**TASK TO CARRY OUT:**
Look for "CROSS" in the material below and show each line that contains it.
● ● ● ●
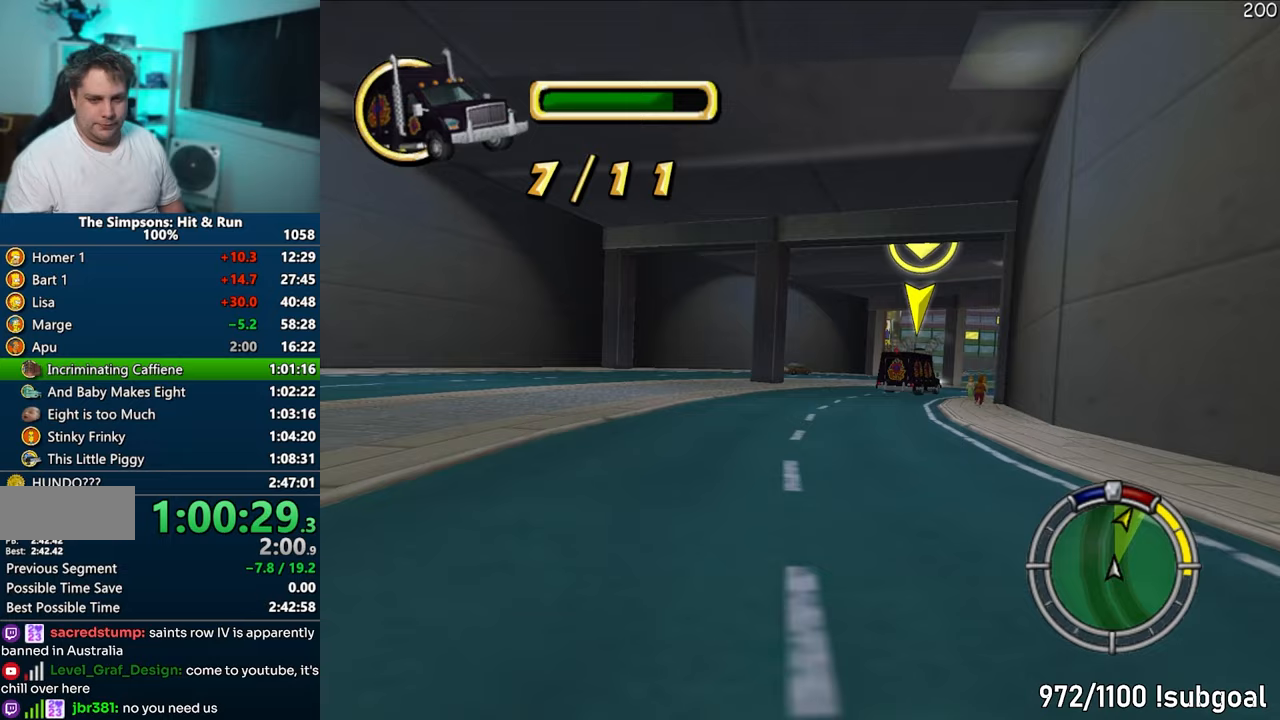
{"buttons": ["CROSS"], "left_stick": "right", "right_stick": "center", "events": [[17, "left_stick", "right"], [250, "left_stick", "center"], [383, "left_stick", "right"]]}
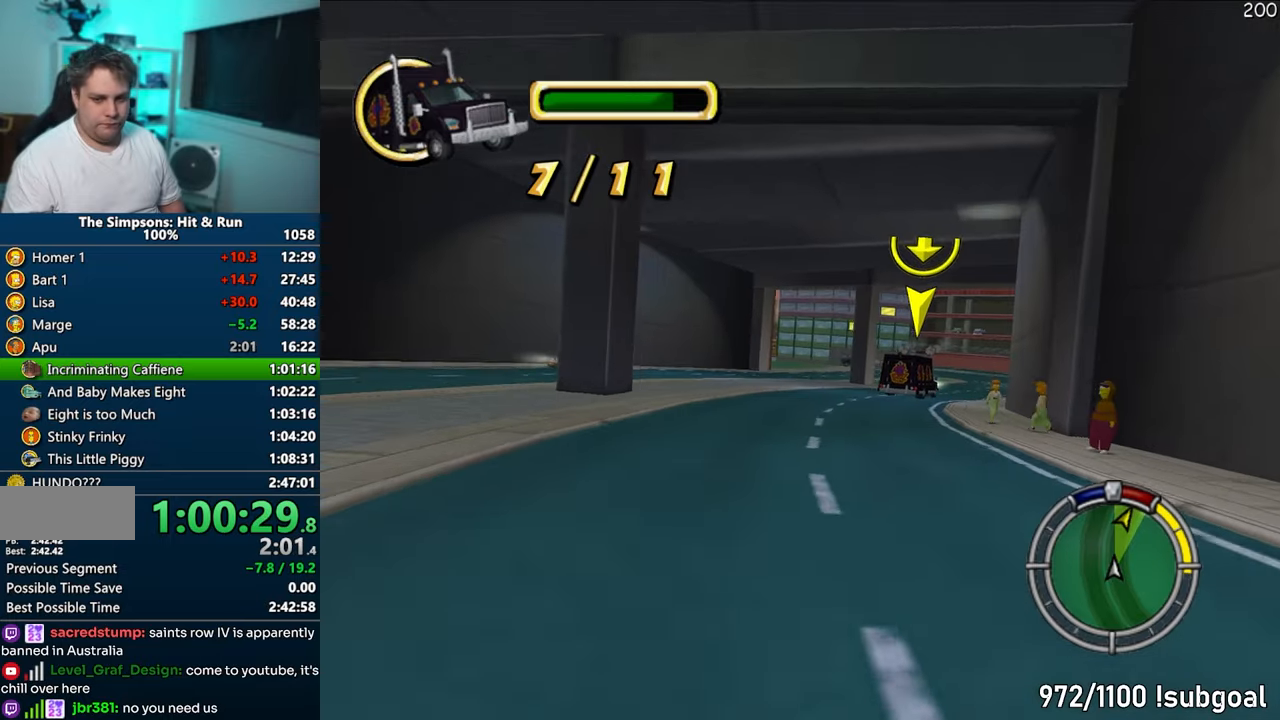
{"buttons": ["CROSS"], "left_stick": "right", "right_stick": "center", "events": [[167, "left_stick", "center"], [267, "left_stick", "right"]]}
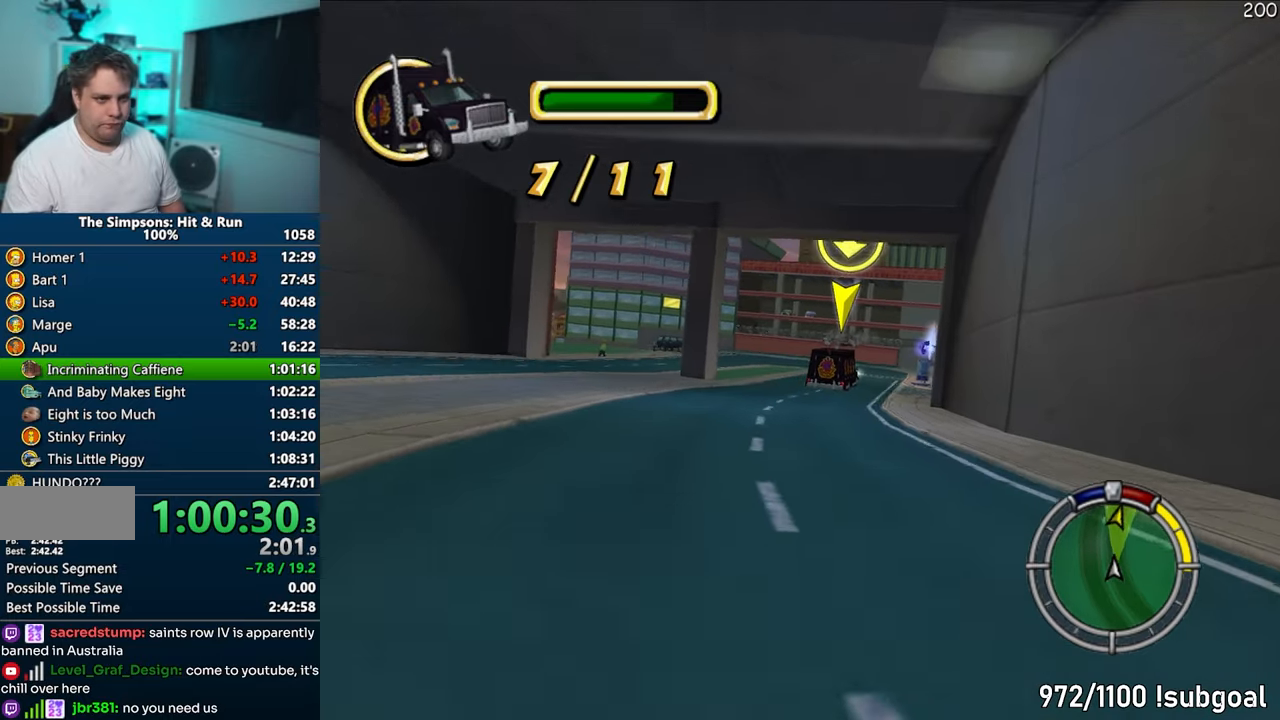
{"buttons": ["CROSS"], "left_stick": "right", "right_stick": "center", "events": [[100, "left_stick", "center"], [200, "left_stick", "right"], [400, "left_stick", "center"], [467, "left_stick", "right"]]}
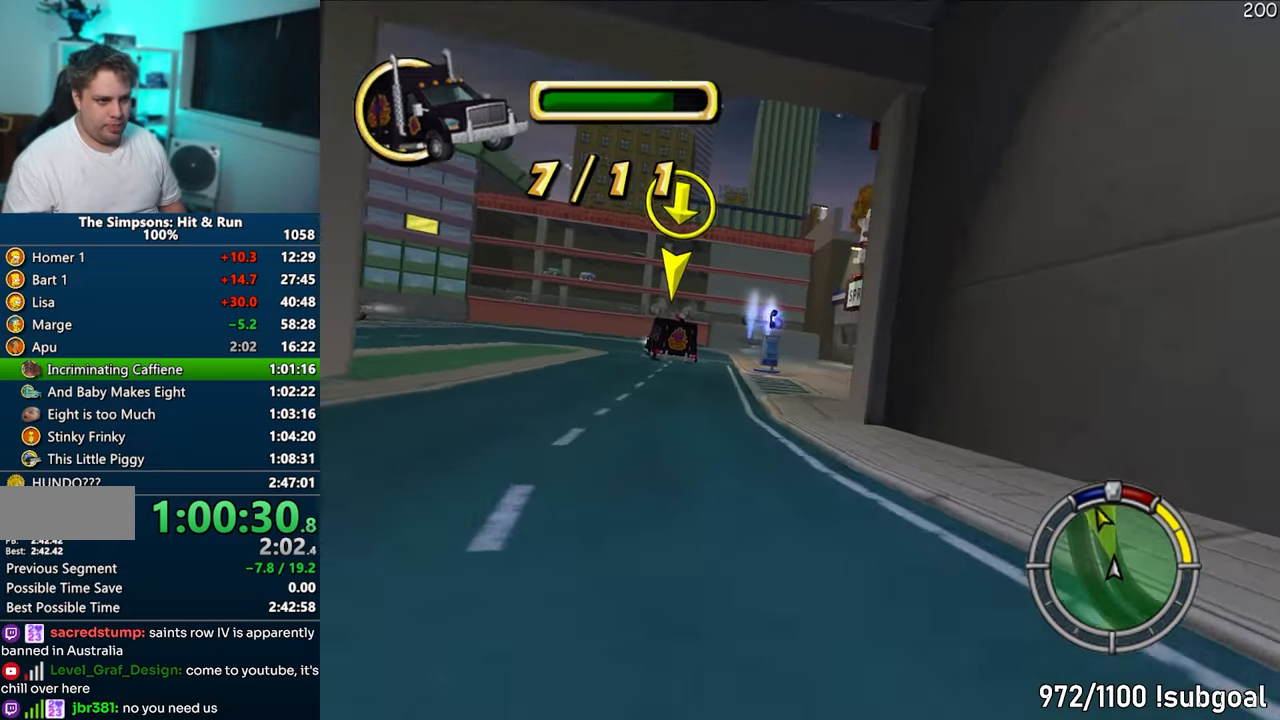
{"buttons": [], "left_stick": "right", "right_stick": "center", "events": [[150, "left_stick", "center"], [233, "left_stick", "right"], [433, "CROSS", "up"]]}
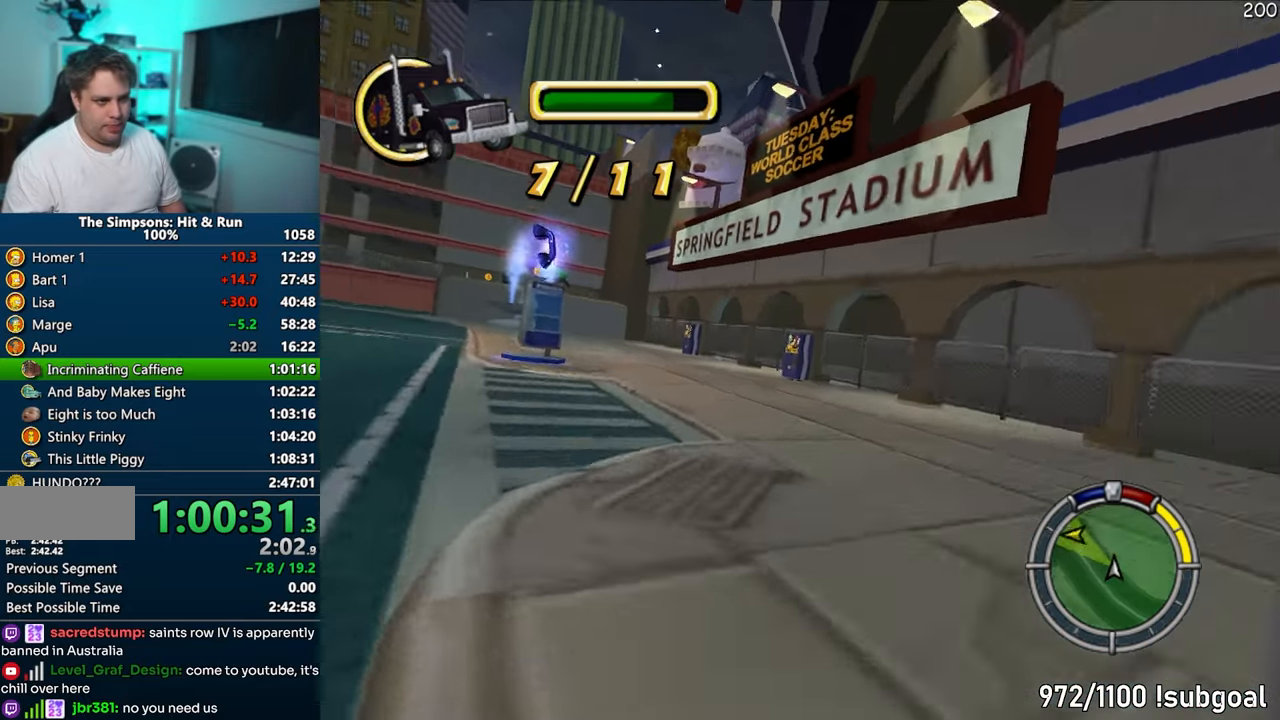
{"buttons": [], "left_stick": "left", "right_stick": "center", "events": [[217, "left_stick", "center"], [333, "left_stick", "left"]]}
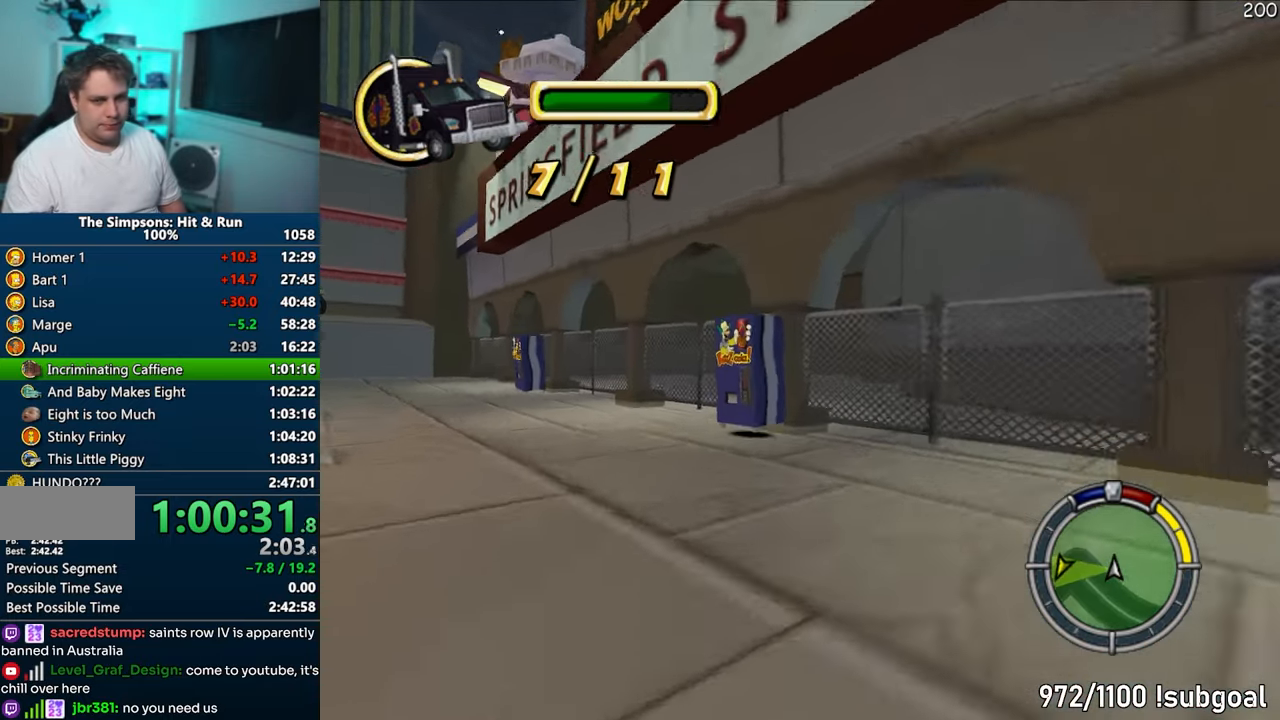
{"buttons": [], "left_stick": "right", "right_stick": "center", "events": [[333, "left_stick", "right"]]}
● ● ● ●
**RESULT:**
{"buttons": ["CROSS"], "left_stick": "right", "right_stick": "center", "events": [[17, "left_stick", "right"], [250, "left_stick", "center"], [383, "left_stick", "right"]]}
{"buttons": ["CROSS"], "left_stick": "right", "right_stick": "center", "events": [[167, "left_stick", "center"], [267, "left_stick", "right"]]}
{"buttons": ["CROSS"], "left_stick": "right", "right_stick": "center", "events": [[100, "left_stick", "center"], [200, "left_stick", "right"], [400, "left_stick", "center"], [467, "left_stick", "right"]]}
{"buttons": [], "left_stick": "right", "right_stick": "center", "events": [[150, "left_stick", "center"], [233, "left_stick", "right"], [433, "CROSS", "up"]]}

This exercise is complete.